In any intervention in the property and mortgage market, the developer must be clear about who from the value chain this is designed to assist. Solutions will impact a number of participants; the estate agent, surveyor, solicitor or conveyancer, lender, insurer, broker or consumer. Development will have to be done in a way that smooths the journey, delivers better data and outcomes, and improves the value bring offered. Value can be measured in a number of ways – price, certainty, time, quality, consistency or convenience.
Additionally, these are heavily regulated transactions and activities which require disclosure prior to commencing activities and good audit trails to evidence compliance. From the customers perspective they are looking for a wide and complex range of assistance, from information, to advice and even support as they progress through the transaction.
The second core phase has to be to allow as much direct input of data and uploading of supporting information into the application and underwriting process as possible. This should be capable of being developed for use both by brokers and consumers. The use of Inland Revenue information and returns by direct upload, employer confirmations of salary, uploading of bank account data and credit bureau information would speed the administrative elements of the underwriting process.
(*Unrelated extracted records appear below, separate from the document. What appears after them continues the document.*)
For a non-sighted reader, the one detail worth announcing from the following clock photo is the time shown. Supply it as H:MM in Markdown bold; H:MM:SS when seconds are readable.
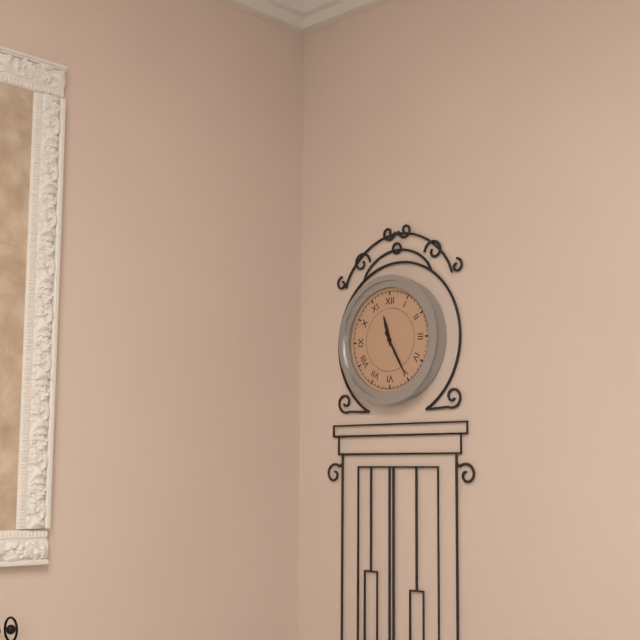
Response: **11:25**
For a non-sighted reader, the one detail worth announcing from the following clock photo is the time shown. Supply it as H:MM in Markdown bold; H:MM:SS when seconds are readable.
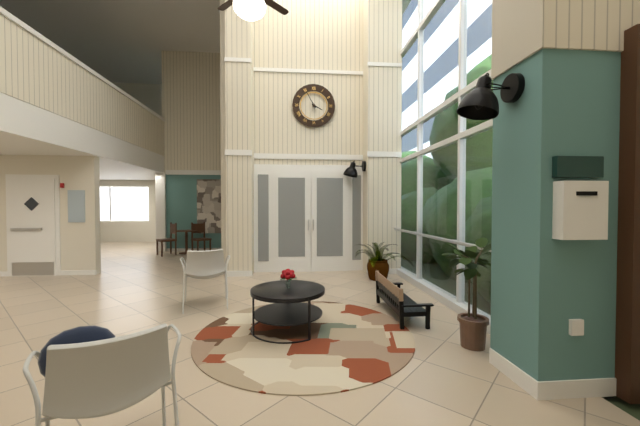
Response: **3:55**
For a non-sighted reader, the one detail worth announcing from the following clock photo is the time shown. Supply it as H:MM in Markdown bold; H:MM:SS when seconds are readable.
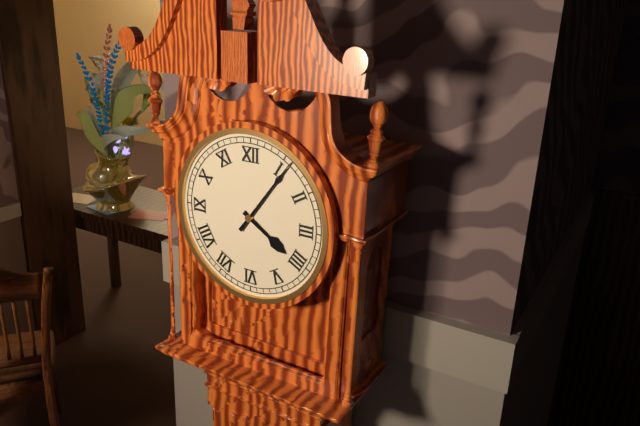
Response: **4:06**
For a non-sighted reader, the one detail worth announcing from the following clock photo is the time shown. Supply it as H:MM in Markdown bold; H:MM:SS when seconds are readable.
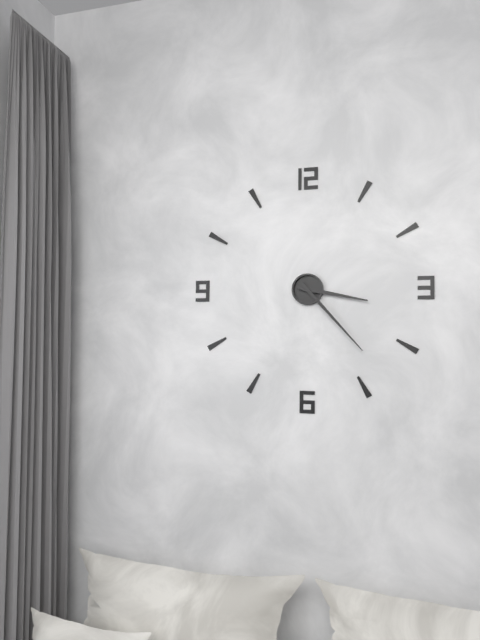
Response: **3:23**
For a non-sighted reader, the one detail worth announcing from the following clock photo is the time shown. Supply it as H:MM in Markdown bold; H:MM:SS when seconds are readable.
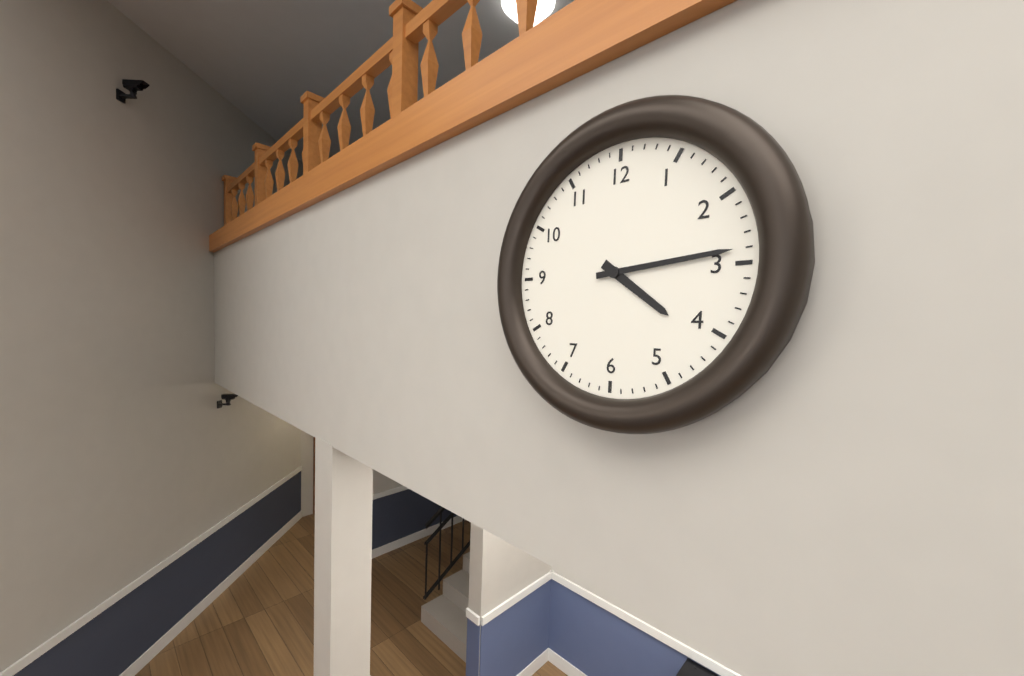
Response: **4:14**
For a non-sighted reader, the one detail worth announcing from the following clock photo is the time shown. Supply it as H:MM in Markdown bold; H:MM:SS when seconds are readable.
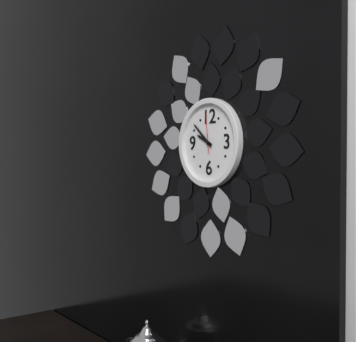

The real challenge for the developers of today is how far they can go to deliver a genuine advice package. Taking customer responses to term, rate type, amount, value of property, certainty, risk, and matching these to the priority of the customer is something the human brain can do, but requires complex algorithms to be built into software. We already have Trussle and Habito with more to follow. Whilst many will argue that these are not the real deal, they are the start of a journey. All initiatives follow a bumpy road and it may not be the early innovators that win, but the followers will learn, adapt and improvise to improve.
In a world where 70% of mortgage transactions are initiated via intermediaries, the lack of any commonly agreed approach to data across lenders and their broker partners remains a barrier to innovation. The need to be flexible to give each lender the data in their own structure will limit how far any digital provider can go. Indeed all consumer research to date appear to want automation of the data capture and processing, but at some point in the product selection, virtually all consumers want another human to interact and provide confirmation that the solution being proffered is the right one.
However the largest brake on charge is still likely to be regulatory. Whilst innovation hubs and sandboxes will assist in bringing change, there are risks inherent within lending that makes it a different transaction from investing or insuring. The prudential regulator needs to have certainty that lenders’ capital is not being put unduly at risk. The lender decision to lend will still have to be carefully assessed and the consumer remains tied for now to advice from a human. The opportunity today appears to be automation of process, driving down costs – but we should not ignore that the consumer will dictate.